Em outro apartamento, uma mulher bate à porta, talvez alguém interessado pelo imóvel. Eles não se conhecem e em poucos minutos estão entregues aos prazeres do corpo numa situação muito próxima ao animalesco. Mais tarde ele vai se lembrar dela e se masturbar para preencher sua falta.

A busca pelo apartamento vazio se revela mais uma identificação pelos espaços vazios do que mera idiossincrasia de artista. No final, não há um sentido, uma lógica, só há o vazio impossível de preencher.

15 setembro 2009

quem já leu Francisco de Morais Mendes?

A primeira vez que ouvi falar de Francisco de Morais Mendes, foi na Livraria Cultura, durante o último festival de literatura do Recife. Fernando Monteiro dividia a mesa com Rogério Pereira, editor do Rascunho, e entre uma coisa e outra aquilo de que mais me lembro foram as reclamações de Fernando sobre o desinteresse das editoras do Brasil em editar literatura de boa qualidade e o nível de ignorância dos leitores.

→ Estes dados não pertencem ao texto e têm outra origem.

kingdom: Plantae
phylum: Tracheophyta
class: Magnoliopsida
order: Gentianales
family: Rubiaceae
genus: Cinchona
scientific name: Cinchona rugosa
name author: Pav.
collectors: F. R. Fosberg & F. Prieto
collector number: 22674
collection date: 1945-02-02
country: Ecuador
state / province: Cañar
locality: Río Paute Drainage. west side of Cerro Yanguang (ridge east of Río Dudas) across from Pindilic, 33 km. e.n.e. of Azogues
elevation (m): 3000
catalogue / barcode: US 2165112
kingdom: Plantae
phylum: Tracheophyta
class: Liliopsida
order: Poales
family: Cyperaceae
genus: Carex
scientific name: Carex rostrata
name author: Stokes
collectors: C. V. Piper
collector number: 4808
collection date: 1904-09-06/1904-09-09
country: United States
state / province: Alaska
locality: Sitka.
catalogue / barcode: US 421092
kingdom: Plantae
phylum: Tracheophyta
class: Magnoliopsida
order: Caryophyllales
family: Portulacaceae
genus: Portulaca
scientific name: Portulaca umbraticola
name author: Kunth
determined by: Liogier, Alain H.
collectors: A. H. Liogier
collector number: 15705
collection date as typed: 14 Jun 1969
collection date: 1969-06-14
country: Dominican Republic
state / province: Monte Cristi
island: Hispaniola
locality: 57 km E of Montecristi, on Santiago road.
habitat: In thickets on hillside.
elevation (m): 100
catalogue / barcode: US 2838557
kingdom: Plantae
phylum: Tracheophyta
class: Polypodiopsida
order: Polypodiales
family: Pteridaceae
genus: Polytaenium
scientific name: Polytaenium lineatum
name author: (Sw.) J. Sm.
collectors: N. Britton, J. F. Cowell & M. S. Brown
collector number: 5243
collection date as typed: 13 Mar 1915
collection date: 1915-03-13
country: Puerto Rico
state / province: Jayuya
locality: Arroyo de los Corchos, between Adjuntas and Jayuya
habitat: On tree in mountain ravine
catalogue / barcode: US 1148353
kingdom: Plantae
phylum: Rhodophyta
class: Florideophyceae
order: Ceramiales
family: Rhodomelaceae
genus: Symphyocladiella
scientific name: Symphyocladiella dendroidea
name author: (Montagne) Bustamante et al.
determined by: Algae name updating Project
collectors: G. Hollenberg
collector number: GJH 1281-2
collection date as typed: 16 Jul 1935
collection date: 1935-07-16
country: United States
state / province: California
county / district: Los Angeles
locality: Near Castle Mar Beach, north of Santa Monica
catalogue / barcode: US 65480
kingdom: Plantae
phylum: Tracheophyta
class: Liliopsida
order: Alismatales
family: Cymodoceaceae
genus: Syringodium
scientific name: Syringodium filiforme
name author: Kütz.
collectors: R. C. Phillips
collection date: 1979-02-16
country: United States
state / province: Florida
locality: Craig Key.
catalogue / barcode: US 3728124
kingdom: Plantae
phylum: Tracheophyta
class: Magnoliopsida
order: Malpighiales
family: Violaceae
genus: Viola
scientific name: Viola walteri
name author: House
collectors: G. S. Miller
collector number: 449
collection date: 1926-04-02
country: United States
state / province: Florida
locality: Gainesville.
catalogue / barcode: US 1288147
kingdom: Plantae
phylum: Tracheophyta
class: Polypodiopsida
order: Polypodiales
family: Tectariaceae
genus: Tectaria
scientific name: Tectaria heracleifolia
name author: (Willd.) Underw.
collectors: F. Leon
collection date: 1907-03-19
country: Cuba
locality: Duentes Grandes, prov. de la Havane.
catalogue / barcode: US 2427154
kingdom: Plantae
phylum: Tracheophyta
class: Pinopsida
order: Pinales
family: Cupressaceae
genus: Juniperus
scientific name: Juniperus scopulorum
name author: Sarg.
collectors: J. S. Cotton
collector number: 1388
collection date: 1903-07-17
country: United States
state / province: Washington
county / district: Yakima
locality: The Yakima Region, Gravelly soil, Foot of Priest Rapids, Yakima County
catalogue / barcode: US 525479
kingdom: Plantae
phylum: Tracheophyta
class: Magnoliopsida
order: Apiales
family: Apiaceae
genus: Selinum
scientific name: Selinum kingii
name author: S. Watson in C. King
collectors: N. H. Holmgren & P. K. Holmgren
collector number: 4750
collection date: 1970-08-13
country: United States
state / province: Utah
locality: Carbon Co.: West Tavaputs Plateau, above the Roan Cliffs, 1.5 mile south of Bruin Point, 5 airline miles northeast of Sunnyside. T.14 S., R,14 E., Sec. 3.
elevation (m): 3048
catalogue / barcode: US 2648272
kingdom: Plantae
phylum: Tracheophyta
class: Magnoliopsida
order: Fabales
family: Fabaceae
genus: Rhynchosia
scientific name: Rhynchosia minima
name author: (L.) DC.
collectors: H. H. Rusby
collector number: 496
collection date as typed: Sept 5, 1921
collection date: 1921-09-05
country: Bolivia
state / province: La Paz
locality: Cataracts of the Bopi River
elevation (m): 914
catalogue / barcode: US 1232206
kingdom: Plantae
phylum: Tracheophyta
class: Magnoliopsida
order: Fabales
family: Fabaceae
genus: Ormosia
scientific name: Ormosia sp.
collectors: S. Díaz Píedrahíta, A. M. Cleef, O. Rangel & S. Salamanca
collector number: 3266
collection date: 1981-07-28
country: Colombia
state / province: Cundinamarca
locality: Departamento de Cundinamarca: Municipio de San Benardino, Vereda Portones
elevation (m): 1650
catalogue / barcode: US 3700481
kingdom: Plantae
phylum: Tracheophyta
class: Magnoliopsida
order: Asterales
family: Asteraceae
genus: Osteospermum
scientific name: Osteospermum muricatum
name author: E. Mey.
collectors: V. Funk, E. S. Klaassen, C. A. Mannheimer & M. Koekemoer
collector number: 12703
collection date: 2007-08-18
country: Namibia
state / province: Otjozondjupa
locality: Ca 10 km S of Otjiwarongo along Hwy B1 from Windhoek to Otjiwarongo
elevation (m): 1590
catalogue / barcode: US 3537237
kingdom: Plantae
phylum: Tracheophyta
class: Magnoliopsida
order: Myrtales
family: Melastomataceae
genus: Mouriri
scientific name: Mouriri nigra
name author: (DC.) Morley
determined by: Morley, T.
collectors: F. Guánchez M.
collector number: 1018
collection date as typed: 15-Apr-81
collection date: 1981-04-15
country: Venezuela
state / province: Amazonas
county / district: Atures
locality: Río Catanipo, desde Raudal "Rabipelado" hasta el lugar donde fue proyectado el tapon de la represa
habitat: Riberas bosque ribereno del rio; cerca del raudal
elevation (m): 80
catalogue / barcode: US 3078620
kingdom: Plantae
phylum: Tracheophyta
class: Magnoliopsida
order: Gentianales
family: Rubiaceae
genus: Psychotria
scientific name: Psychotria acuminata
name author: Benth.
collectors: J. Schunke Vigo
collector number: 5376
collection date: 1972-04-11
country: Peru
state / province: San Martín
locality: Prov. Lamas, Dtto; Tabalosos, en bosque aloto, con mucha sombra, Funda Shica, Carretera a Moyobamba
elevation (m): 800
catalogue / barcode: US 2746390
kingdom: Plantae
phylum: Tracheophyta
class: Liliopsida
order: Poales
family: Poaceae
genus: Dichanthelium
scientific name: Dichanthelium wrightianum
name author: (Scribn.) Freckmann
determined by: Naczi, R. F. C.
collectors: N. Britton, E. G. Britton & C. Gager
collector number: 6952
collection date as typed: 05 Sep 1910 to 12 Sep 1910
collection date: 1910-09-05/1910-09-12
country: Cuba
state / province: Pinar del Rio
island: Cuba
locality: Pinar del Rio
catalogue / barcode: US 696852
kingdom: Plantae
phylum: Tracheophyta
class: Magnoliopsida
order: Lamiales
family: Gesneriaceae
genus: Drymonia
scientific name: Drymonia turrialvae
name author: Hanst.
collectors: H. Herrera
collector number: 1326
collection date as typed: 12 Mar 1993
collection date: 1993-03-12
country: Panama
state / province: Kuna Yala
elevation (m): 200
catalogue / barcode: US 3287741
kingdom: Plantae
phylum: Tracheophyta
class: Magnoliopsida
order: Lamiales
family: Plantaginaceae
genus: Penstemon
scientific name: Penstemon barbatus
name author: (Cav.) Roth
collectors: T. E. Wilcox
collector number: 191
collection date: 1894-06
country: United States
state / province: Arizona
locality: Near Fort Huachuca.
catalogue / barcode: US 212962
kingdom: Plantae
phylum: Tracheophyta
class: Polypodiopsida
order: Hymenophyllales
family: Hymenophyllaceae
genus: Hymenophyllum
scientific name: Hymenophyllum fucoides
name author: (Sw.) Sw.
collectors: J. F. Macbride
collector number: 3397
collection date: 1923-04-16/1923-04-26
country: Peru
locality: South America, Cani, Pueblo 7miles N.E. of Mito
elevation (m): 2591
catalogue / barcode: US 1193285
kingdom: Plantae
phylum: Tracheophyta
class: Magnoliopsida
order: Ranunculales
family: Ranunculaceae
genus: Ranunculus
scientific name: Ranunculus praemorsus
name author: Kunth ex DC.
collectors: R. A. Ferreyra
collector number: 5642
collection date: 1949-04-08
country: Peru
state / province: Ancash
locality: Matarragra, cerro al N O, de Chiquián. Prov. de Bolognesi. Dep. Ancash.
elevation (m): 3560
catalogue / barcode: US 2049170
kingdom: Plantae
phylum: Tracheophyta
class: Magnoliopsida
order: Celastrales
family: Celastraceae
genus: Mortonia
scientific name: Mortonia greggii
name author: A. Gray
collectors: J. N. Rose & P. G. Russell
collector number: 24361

Quem já leu Francisco de Morais Mendes? No meio das várias pessoas emudecidas lá estava eu. Fiquei curioso e comprei pela internet o livro de contos, segundo Fernando Monteiro, uma das melhores coisas já editadas no Brasil. Mas não foi fácil. Não encontrei no site da Cultura nem em qualquer outra livraria. Não constava no catálogo nem como esgotado. E depois de procurar com a ajuda de Helder, encontrei num sebo de São Paulo. A edição, em bom estado, de 2003, custou-me cinco reais e a razão porque não encontrei nas livrarias eu entendi logo que o livro me foi entregue pelo correio. A editora do livro, ciência do acidente, é pequena, talvez nem exista mais e seu poder de distribuição do livro parece que não ultrapassou os limites da região sudeste.

a razão selvagem é composto de sete contos, sendo dois deles, a crítica da razão selvagem e um diário para SD, os mais volumosos, trinta páginas mais ou menos.

Nos sete contos o autor nos apresenta uma galeria de personagens marcadas por uma espécie de auto-exílio. São incapazes de se comunicar. Incapazes de se relacionar e sofrem de alguma compulsão ou obsessão que expressam seu mal estar e deslocamento do mundo. Esse aspecto de paranóia, entretanto, tão comum em alguns escritores americanos como Pynchon, DeLillo e Paul Auster com quem Francisco Mendes certamente dialoga, não foi o que mais me chamou a atenção em a razão selvagem, mas a maneira como as histórias se estruturam, partindo de um núcleo central e nos levando não a situações incomuns como faz Cortázar, mas aos desdobramentos de situações comuns.

Aspereza e densidade são dois adjetivos que cabem muito bem para classificar a prosa desse mineiro que faz uma literatura na contramão de livros fáceis e campeões de vendas que tanto agradam aos leitores medianos e irritam o Fernando Monteiro.